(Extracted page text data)
──────────
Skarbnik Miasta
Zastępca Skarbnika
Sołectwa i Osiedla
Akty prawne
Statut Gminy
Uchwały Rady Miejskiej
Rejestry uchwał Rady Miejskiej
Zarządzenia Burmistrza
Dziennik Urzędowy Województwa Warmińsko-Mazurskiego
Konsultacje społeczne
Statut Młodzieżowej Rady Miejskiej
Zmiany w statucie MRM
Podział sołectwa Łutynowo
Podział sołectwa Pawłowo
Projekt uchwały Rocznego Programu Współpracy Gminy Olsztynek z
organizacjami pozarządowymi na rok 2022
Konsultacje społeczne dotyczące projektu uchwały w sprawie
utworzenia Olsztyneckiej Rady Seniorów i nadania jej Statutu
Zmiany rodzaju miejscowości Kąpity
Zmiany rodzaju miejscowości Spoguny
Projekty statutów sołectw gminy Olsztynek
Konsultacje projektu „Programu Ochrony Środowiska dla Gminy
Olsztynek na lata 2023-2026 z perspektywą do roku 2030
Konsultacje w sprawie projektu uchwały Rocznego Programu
──────────
• What to produce: Please write out all of the data above line for line, keeping every word and character unchanged.

• Output for this exercise:
Skarbnik Miasta
Zastępca Skarbnika
Sołectwa i Osiedla
Akty prawne
Statut Gminy
Uchwały Rady Miejskiej
Rejestry uchwał Rady Miejskiej
Zarządzenia Burmistrza
Dziennik Urzędowy Województwa Warmińsko-Mazurskiego
Konsultacje społeczne
Statut Młodzieżowej Rady Miejskiej
Zmiany w statucie MRM
Podział sołectwa Łutynowo
Podział sołectwa Pawłowo
Projekt uchwały Rocznego Programu Współpracy Gminy Olsztynek z
organizacjami pozarządowymi na rok 2022
Konsultacje społeczne dotyczące projektu uchwały w sprawie
utworzenia Olsztyneckiej Rady Seniorów i nadania jej Statutu
Zmiany rodzaju miejscowości Kąpity
Zmiany rodzaju miejscowości Spoguny
Projekty statutów sołectw gminy Olsztynek
Konsultacje projektu „Programu Ochrony Środowiska dla Gminy
Olsztynek na lata 2023-2026 z perspektywą do roku 2030
Konsultacje w sprawie projektu uchwały Rocznego Programu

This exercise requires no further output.